“The way we shape our energy policy is not of American's concern,” chairman Klaus Ernst said in an interview to RIA Novosti, adding that the threat of sanctions is unacceptable.
“The Federal Government must defend itself against it. If the sanctions are to hamper the operation of the pipeline, it is necessary to think about countermeasures.”
Berlin could, for example, target US liquefied natural gas (LNG) imports, according to the Bundestag member. Washington has been gradually boosting LNG shipments to Europe, while consistently demonizing the Russian pipeline, with US officials alleging that Moscow is building it to use energy as “leverage over Europe.”

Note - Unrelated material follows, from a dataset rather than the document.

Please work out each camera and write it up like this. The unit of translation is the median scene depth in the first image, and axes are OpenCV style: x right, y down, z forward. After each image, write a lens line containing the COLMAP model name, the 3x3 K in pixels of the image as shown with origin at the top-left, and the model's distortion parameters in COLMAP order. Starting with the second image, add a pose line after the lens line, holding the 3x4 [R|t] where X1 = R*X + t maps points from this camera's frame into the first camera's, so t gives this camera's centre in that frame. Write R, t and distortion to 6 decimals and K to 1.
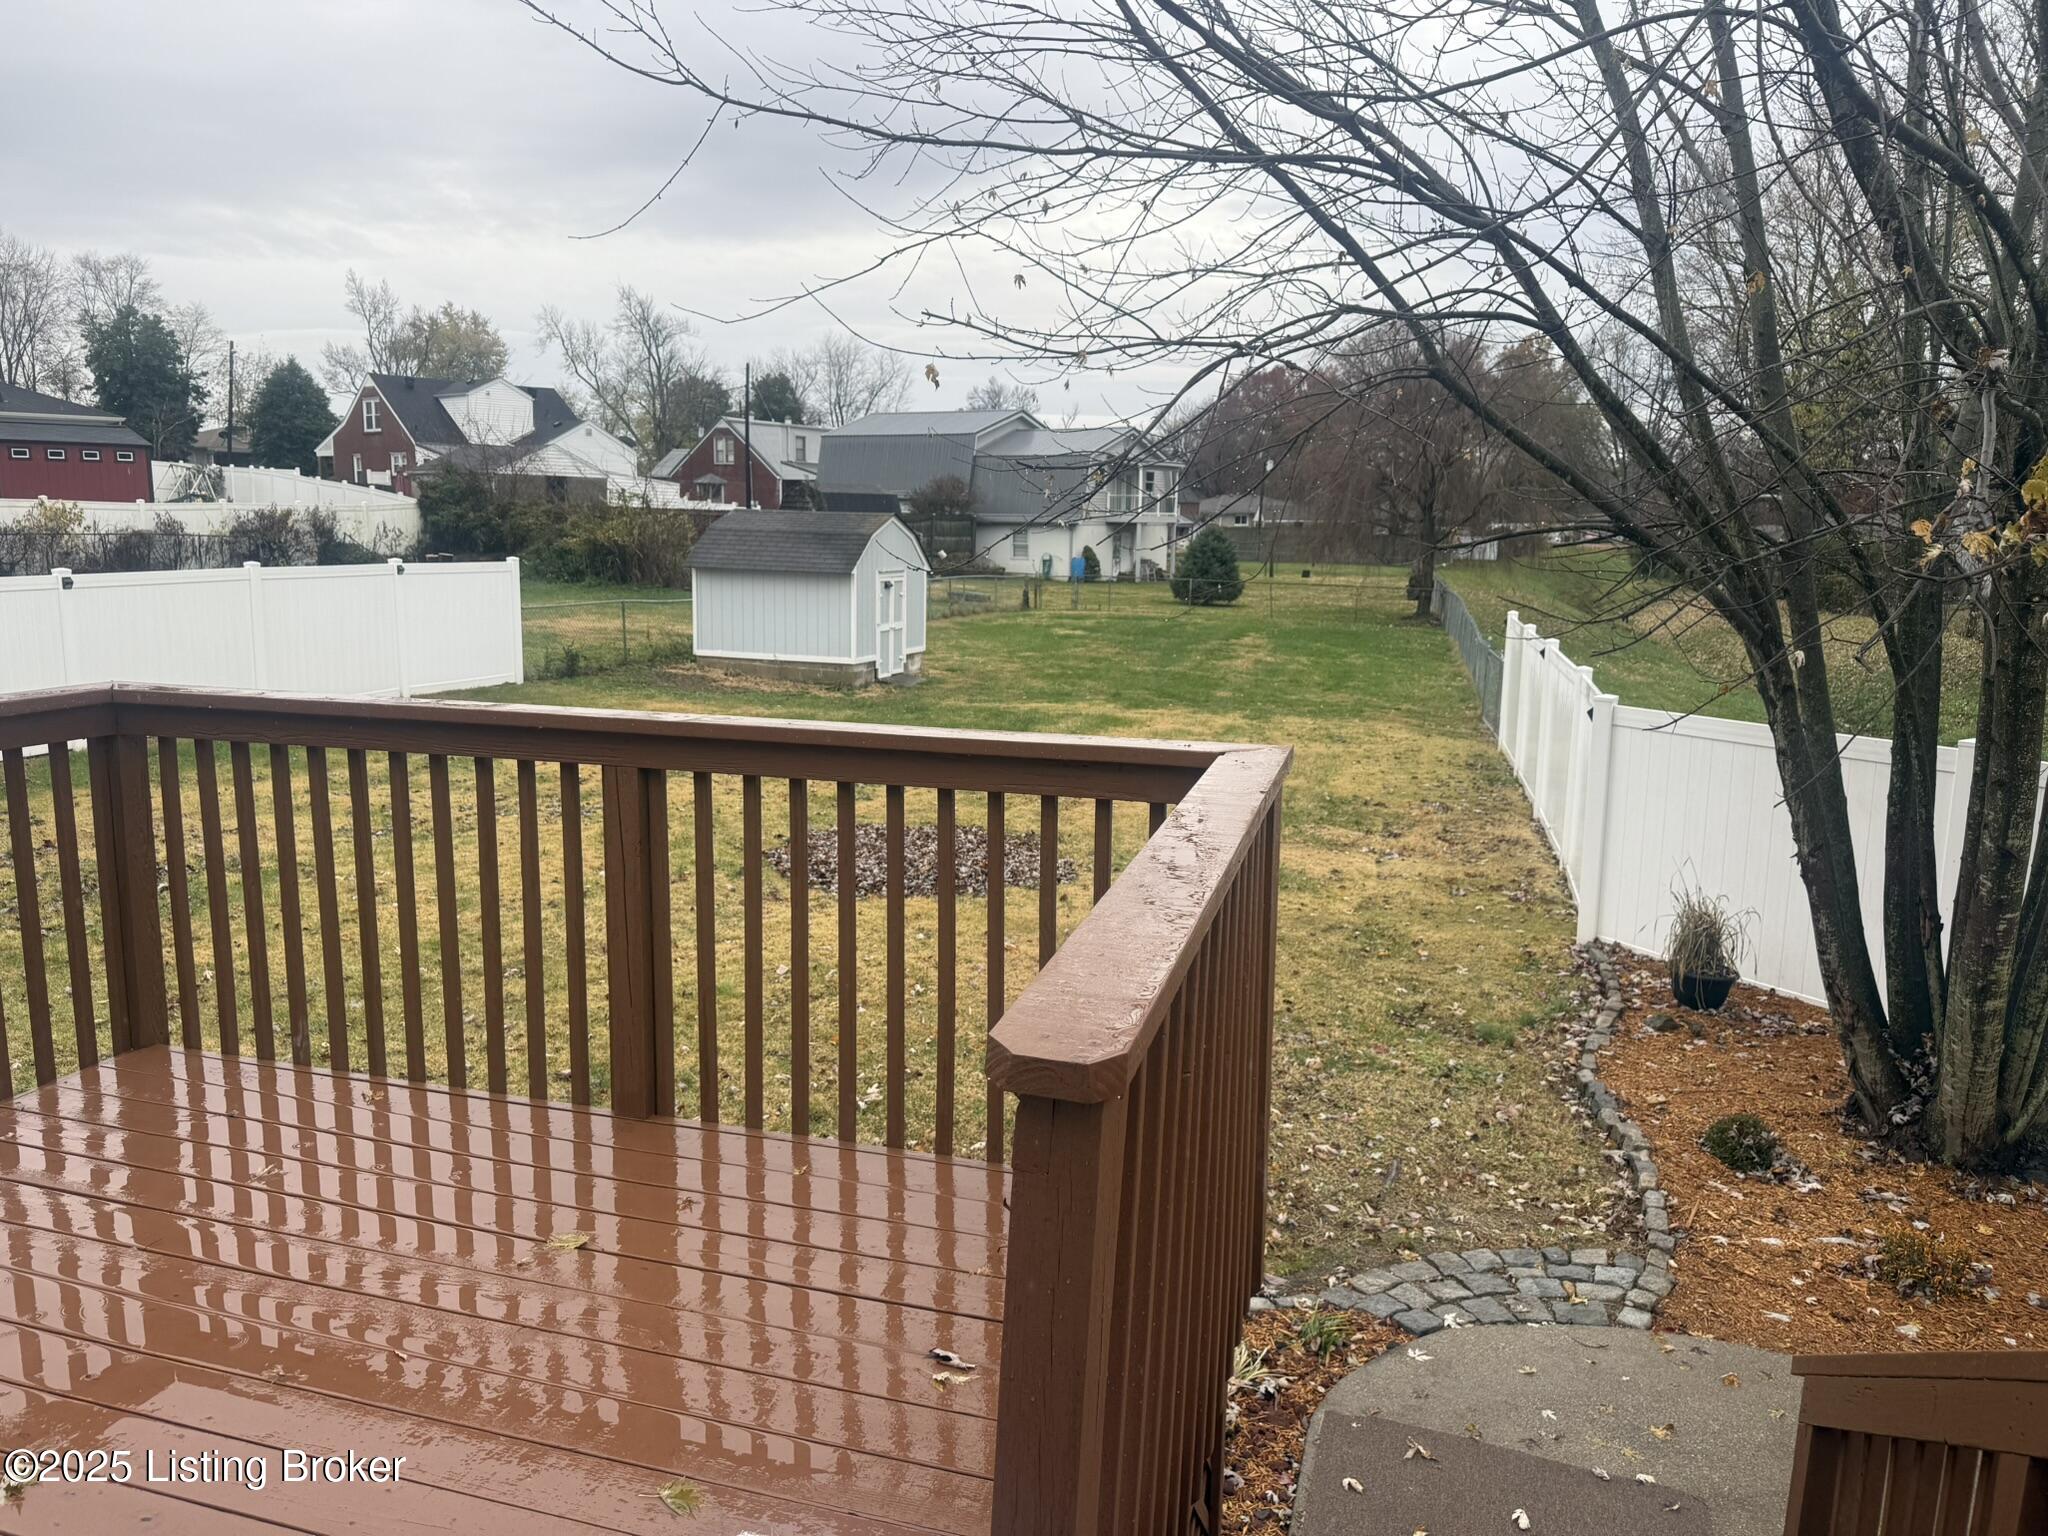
lens RADIAL K [[1471.2, 0, 1024.0], [0, 1471.2, 768.0], [0, 0, 1]] dist [0.106942, -0.145933]
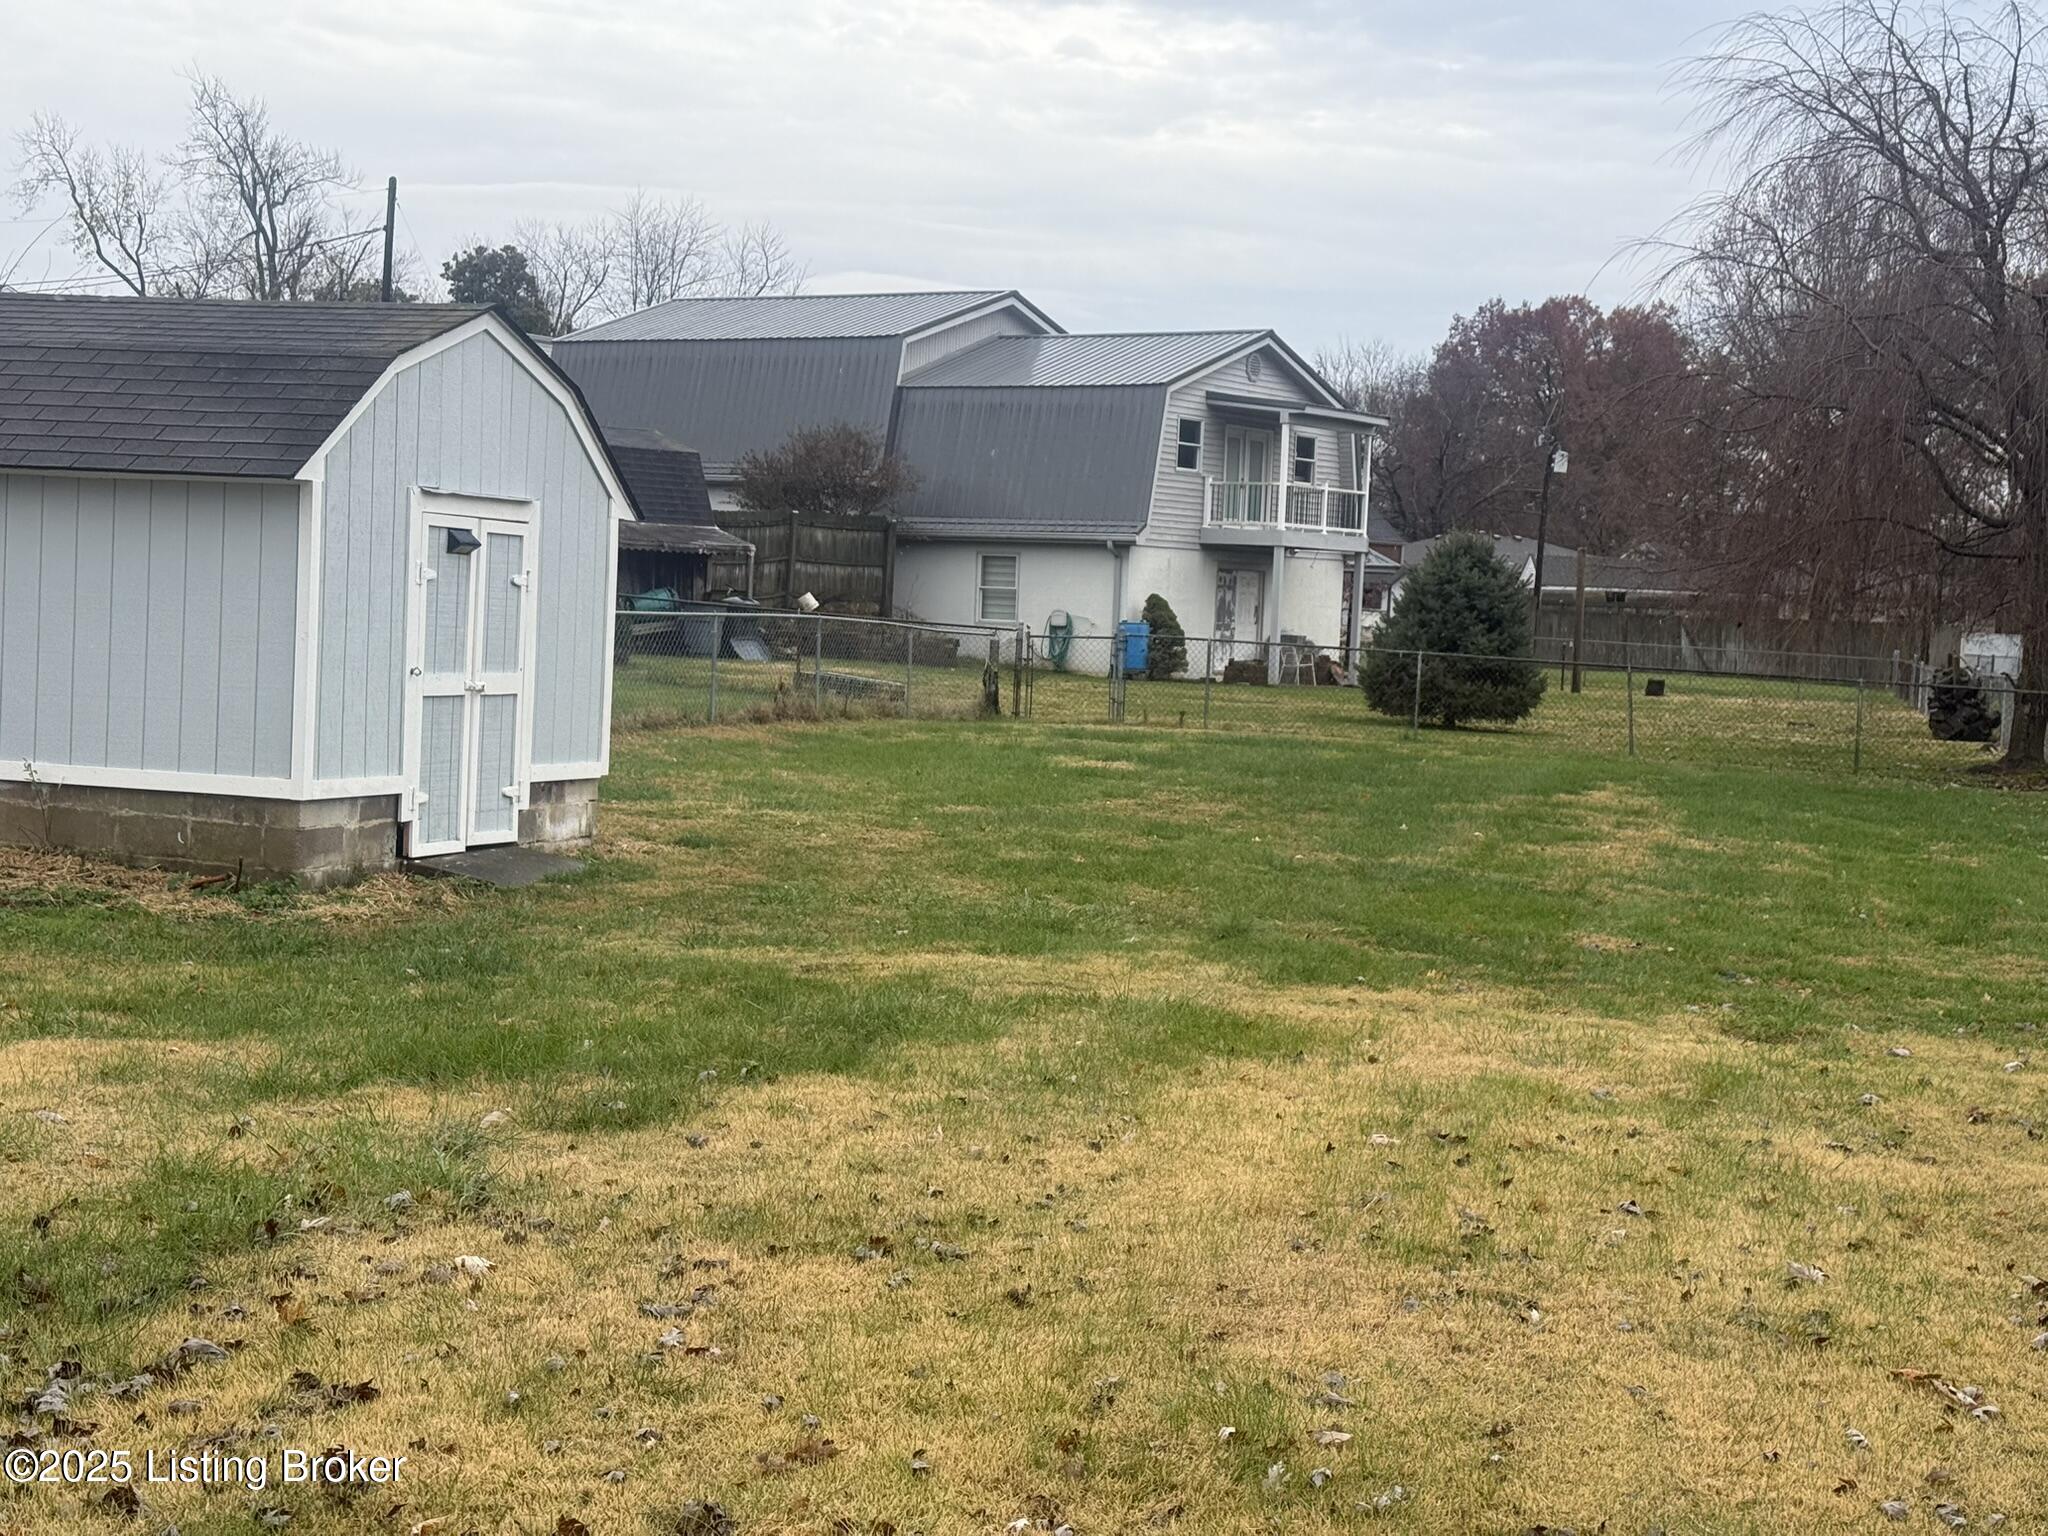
lens RADIAL K [[2859.0, 0, 1024.0], [0, 2859.0, 768.0], [0, 0, 1]] dist [0.127917, -0.001373]
pose [[0.999655, 0.025816, -0.004839, 0.012414], [-0.026198, 0.993201, -0.113429, -0.009030], [0.001878, 0.113517, 0.993534, 0.228105]]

However, those ‘warnings’ failed to stop Russian energy giant Gazprom’s European partners from participating in the construction of the massive new pipeline along the bottom of the Baltic Sea. In late October, Denmark granted long-anticipated permission for Nord Stream 2 to pass through its waters, eliminating one of the main hurdles for the project. The undersea pipeline is now on track for completion, and is set to be launched in the middle of next year.
Washington has long been looking to kill the energy project. In what seems to be a last-ditch effort to hamper Nord Stream 2, US lawmakers are reportedly working on adding it to the National Defense Authorization Act to impose sanctions on firms involved in the construction.
“The reason for the [sanctions] push is that this window is closing,” Senator Jim Risch, the Republican chairman of the Foreign Relations Committee, told Defense News. “If we’re going to stop it, and we think we can stop it with sanctions, we are told that there are a minimal number of entities that can actually do this construction, I think it’s two firms, and we have time, we have every reason to believe and hope that when we sanction them they’re going to take it seriously because it will cost them dearly.”